Problem ▸
Reproduce the entries below exactly, but leave the pictures out.

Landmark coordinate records

..............................

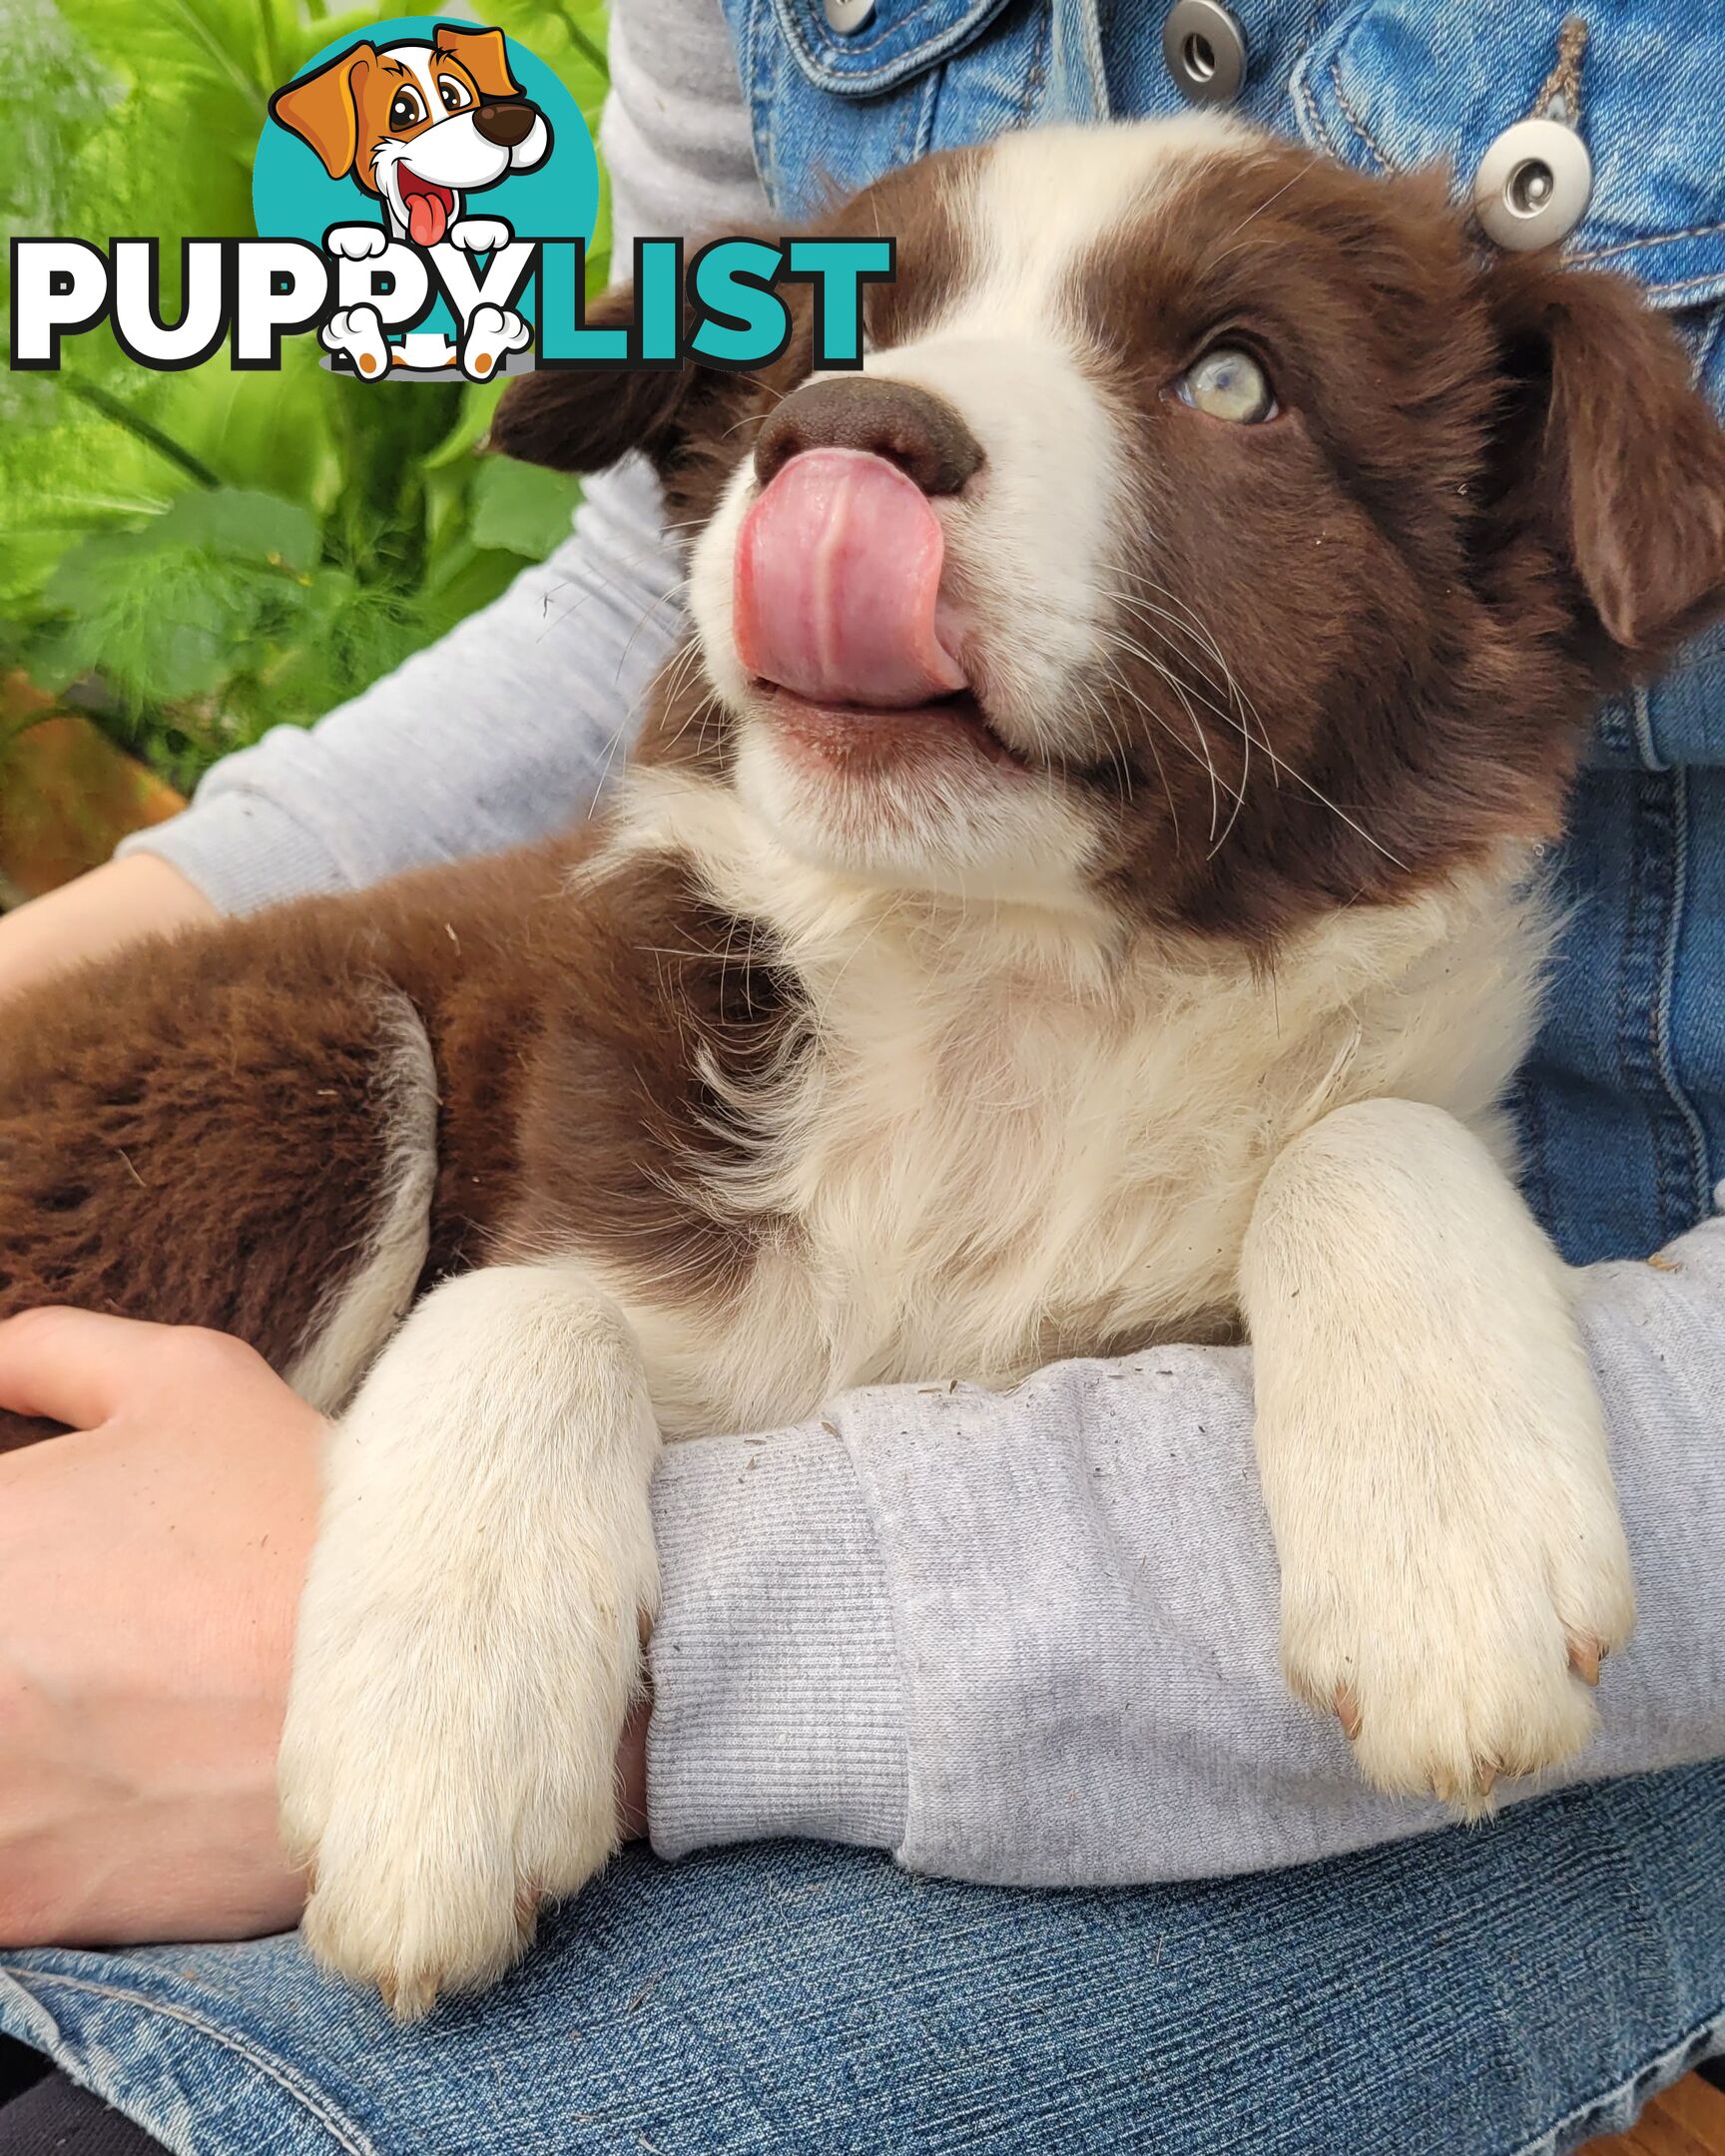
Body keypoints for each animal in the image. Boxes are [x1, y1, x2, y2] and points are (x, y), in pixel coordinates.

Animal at [3, 122, 1725, 2017]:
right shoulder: (593, 1145)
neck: (1009, 996)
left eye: (1232, 381)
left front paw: (1452, 1555)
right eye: (814, 340)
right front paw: (432, 1757)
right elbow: (519, 1306)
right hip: (308, 1061)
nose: (844, 428)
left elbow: (1370, 1137)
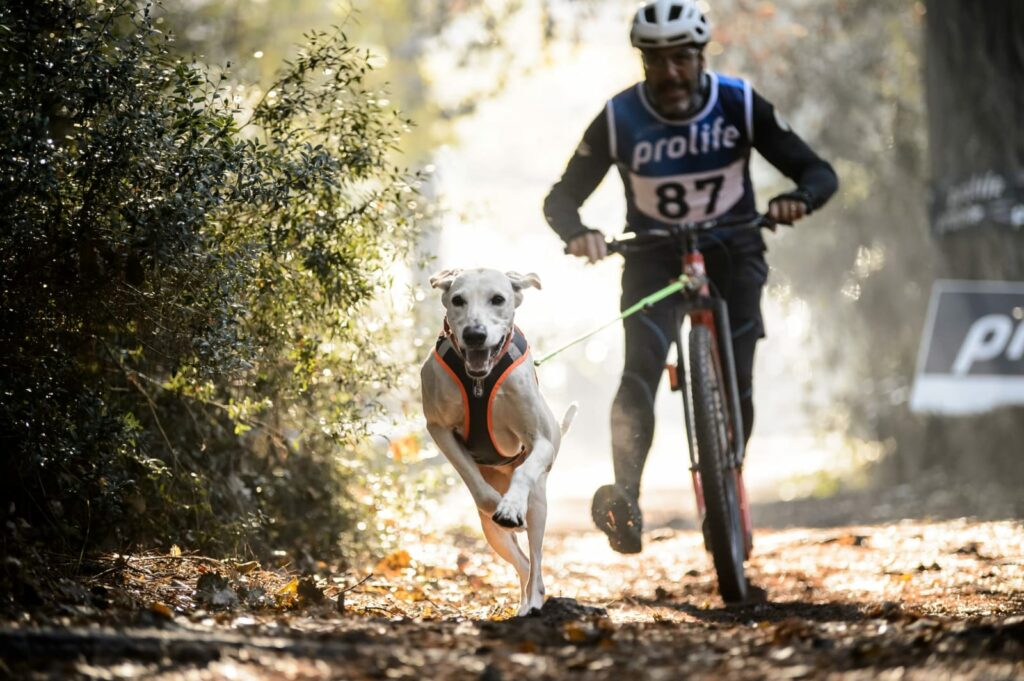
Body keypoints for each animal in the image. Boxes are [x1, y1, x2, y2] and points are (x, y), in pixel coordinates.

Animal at [417, 266, 577, 614]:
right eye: (458, 300)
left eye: (498, 299)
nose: (474, 334)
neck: (481, 380)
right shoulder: (439, 428)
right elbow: (473, 480)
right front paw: (497, 505)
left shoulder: (542, 441)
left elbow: (525, 471)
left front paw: (512, 506)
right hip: (492, 534)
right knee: (523, 563)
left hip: (540, 505)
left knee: (536, 564)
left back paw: (534, 603)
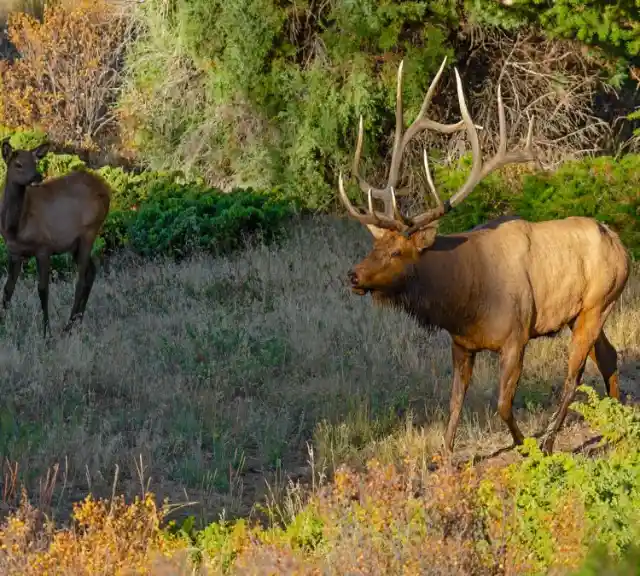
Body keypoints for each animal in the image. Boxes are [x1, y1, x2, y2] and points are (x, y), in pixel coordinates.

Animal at [0, 139, 112, 338]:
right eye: (18, 164)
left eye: (35, 161)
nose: (37, 176)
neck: (15, 227)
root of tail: (107, 191)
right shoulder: (14, 251)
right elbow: (7, 289)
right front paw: (3, 327)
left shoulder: (43, 247)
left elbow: (43, 290)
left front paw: (46, 333)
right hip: (75, 244)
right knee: (92, 270)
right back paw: (78, 320)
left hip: (89, 231)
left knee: (81, 279)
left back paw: (68, 326)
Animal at [340, 57, 632, 454]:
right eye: (375, 246)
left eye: (398, 251)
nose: (353, 275)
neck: (464, 301)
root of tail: (622, 245)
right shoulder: (462, 344)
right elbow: (455, 401)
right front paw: (444, 454)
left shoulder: (516, 337)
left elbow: (502, 404)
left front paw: (524, 444)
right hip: (582, 313)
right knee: (609, 356)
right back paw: (618, 424)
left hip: (599, 302)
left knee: (575, 374)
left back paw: (550, 441)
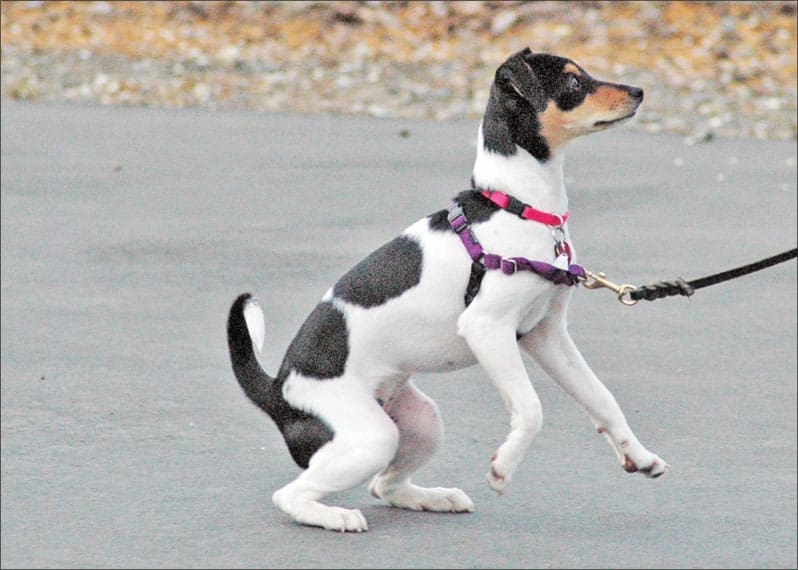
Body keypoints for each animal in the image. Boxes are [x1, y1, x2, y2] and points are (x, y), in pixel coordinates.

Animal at [228, 48, 672, 532]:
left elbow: (602, 399)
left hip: (420, 424)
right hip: (371, 438)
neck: (519, 207)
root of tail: (278, 391)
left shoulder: (547, 334)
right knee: (291, 494)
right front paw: (503, 467)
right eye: (574, 83)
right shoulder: (487, 328)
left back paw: (433, 497)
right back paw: (335, 516)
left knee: (384, 486)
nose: (639, 92)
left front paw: (639, 457)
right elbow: (531, 408)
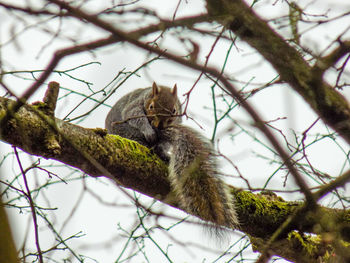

..............................

Your solution ▸
Body keypoints for each animal in the image. Boxes are [x1, y1, x2, y2] and points are (x, y), in pixel coordinates.

Animal at [3, 122, 1725, 2017]:
right shoulder: (593, 1145)
neck: (1009, 996)
left eye: (1232, 381)
left front paw: (1452, 1555)
right eye: (814, 340)
right front paw: (432, 1757)
right elbow: (519, 1306)
right hip: (308, 1061)
nose: (844, 428)
left elbow: (1370, 1137)
Body keypoints for each animal in the image. Boxes are [x1, y1, x2, y2] and points are (x, y), in pixel coordinates.

Animal at [417, 266, 577, 614]:
right eye: (458, 300)
left eye: (498, 299)
nose: (474, 334)
neck: (481, 380)
right shoulder: (439, 428)
right elbow: (473, 480)
right front paw: (497, 505)
left shoulder: (542, 441)
left elbow: (525, 471)
left front paw: (512, 506)
right hip: (492, 534)
right knee: (523, 563)
left hip: (540, 505)
left knee: (536, 564)
left back paw: (534, 603)
Body keypoints for each animal in the image. Boxes are [x1, y1, x2, y2] and points are (x, y), in pixel coordinates.

Animal at [0, 139, 112, 338]:
right eye: (18, 164)
left eye: (35, 161)
nose: (37, 176)
neck: (15, 227)
root of tail: (107, 191)
right shoulder: (14, 251)
right elbow: (7, 289)
right front paw: (3, 327)
left shoulder: (43, 247)
left elbow: (43, 290)
left front paw: (46, 333)
right hip: (75, 244)
right knee: (92, 270)
right back paw: (78, 320)
left hip: (89, 231)
left knee: (81, 279)
left back paw: (68, 326)
Animal at [340, 57, 632, 454]:
right eye: (375, 246)
left eye: (398, 251)
nose: (353, 275)
neck: (464, 301)
root of tail: (622, 245)
right shoulder: (462, 344)
right elbow: (455, 401)
right front paw: (444, 454)
left shoulder: (516, 337)
left elbow: (502, 404)
left front paw: (524, 444)
right hip: (582, 313)
right knee: (609, 356)
right back paw: (618, 424)
left hip: (599, 302)
left knee: (575, 374)
left back paw: (550, 441)
Body keypoints for each animal in the image. Boxes are [x1, y1, x2, y2] and points are (x, y), in pixel coordinates.

Animal at [228, 48, 672, 532]:
left elbow: (602, 399)
left hip: (420, 424)
right hip: (371, 438)
neck: (519, 207)
root of tail: (278, 391)
left shoulder: (547, 334)
right knee: (291, 494)
right front paw: (503, 467)
right eye: (574, 83)
right shoulder: (487, 328)
left back paw: (433, 497)
right back paw: (335, 516)
left knee: (384, 486)
nose: (639, 92)
left front paw: (639, 457)
right elbow: (531, 408)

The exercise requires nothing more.